(Saved data entries)
BEGIN

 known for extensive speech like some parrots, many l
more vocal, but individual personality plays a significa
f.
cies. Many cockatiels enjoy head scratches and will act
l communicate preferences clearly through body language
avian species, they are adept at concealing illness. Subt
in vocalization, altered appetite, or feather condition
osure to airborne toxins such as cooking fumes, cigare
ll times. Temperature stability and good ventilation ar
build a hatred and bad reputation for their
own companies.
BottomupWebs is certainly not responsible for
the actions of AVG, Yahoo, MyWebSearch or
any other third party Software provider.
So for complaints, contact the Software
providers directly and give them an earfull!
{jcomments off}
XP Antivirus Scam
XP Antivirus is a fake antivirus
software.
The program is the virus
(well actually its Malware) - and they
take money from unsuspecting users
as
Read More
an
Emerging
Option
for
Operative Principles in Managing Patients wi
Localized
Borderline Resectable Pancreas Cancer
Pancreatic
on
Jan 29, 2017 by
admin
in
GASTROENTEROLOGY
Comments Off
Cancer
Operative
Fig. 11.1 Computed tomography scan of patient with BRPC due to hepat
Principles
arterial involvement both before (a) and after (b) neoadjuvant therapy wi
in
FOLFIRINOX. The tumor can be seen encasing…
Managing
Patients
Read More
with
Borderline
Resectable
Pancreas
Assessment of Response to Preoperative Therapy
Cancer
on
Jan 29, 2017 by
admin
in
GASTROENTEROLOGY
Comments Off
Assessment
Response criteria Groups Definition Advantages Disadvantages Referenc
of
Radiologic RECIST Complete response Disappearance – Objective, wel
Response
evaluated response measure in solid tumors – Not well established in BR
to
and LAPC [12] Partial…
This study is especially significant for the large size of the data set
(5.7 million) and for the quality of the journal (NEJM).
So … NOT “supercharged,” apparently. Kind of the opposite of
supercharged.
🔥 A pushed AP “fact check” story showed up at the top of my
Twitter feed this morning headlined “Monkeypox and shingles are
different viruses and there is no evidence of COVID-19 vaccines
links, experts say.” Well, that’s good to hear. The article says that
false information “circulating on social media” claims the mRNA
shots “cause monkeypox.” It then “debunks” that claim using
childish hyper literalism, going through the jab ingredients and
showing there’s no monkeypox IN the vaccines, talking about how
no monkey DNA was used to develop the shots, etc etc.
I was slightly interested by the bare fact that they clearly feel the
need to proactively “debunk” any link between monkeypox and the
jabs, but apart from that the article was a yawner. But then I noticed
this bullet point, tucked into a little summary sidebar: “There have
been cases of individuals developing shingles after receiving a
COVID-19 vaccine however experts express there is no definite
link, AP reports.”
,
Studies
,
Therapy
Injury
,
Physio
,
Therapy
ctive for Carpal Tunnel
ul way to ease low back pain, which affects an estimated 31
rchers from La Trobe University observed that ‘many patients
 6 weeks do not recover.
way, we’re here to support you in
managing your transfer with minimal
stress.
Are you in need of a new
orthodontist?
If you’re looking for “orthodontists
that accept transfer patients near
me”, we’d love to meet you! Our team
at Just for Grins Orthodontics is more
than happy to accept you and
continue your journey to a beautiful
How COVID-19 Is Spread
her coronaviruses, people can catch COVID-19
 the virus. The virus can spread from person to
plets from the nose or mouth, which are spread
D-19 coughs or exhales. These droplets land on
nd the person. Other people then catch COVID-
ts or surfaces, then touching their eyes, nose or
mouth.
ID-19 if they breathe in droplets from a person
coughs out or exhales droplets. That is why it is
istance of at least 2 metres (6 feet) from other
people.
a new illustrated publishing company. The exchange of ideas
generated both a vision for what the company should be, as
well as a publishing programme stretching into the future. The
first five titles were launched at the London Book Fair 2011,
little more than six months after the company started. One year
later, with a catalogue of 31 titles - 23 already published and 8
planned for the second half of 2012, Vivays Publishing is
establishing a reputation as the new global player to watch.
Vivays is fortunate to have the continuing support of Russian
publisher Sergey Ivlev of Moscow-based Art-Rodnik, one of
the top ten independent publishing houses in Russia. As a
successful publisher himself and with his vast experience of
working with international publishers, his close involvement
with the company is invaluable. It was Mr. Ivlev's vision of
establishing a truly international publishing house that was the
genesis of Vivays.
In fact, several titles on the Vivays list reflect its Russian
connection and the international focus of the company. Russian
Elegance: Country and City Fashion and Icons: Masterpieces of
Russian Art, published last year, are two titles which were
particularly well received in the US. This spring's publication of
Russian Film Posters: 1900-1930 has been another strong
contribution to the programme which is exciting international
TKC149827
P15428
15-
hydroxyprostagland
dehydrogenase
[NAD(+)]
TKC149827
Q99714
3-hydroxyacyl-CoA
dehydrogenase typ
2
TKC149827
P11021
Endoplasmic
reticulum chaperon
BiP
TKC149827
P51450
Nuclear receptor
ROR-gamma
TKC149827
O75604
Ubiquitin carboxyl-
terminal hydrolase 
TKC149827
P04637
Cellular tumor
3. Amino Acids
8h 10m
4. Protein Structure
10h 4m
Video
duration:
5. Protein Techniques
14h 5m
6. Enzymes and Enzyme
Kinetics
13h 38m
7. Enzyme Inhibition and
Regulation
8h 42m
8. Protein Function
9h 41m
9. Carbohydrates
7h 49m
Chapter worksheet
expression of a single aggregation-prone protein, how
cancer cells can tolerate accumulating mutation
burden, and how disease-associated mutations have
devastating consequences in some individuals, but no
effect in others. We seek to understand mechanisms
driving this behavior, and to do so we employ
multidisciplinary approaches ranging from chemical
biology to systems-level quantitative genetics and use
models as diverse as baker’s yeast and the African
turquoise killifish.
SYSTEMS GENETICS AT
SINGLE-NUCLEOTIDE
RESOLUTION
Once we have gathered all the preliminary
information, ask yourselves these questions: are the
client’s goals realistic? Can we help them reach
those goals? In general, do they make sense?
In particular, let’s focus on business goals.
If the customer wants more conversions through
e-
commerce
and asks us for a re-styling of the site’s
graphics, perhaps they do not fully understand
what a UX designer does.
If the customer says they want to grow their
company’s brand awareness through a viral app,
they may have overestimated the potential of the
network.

END

WHAT TO DO.
Please give an exact copy of the lines above, beginning with the line containing "the opposite of" and running through the line containing "How COVID-19 Is Spread", and of no other lines.

EXERCISE SOLUTION.
So … NOT “supercharged,” apparently. Kind of the opposite of
supercharged.
🔥 A pushed AP “fact check” story showed up at the top of my
Twitter feed this morning headlined “Monkeypox and shingles are
different viruses and there is no evidence of COVID-19 vaccines
links, experts say.” Well, that’s good to hear. The article says that
false information “circulating on social media” claims the mRNA
shots “cause monkeypox.” It then “debunks” that claim using
childish hyper literalism, going through the jab ingredients and
showing there’s no monkeypox IN the vaccines, talking about how
no monkey DNA was used to develop the shots, etc etc.
I was slightly interested by the bare fact that they clearly feel the
need to proactively “debunk” any link between monkeypox and the
jabs, but apart from that the article was a yawner. But then I noticed
this bullet point, tucked into a little summary sidebar: “There have
been cases of individuals developing shingles after receiving a
COVID-19 vaccine however experts express there is no definite
link, AP reports.”
,
Studies
,
Therapy
Injury
,
Physio
,
Therapy
ctive for Carpal Tunnel
ul way to ease low back pain, which affects an estimated 31
rchers from La Trobe University observed that ‘many patients
 6 weeks do not recover.
way, we’re here to support you in
managing your transfer with minimal
stress.
Are you in need of a new
orthodontist?
If you’re looking for “orthodontists
that accept transfer patients near
me”, we’d love to meet you! Our team
at Just for Grins Orthodontics is more
than happy to accept you and
continue your journey to a beautiful
How COVID-19 Is Spread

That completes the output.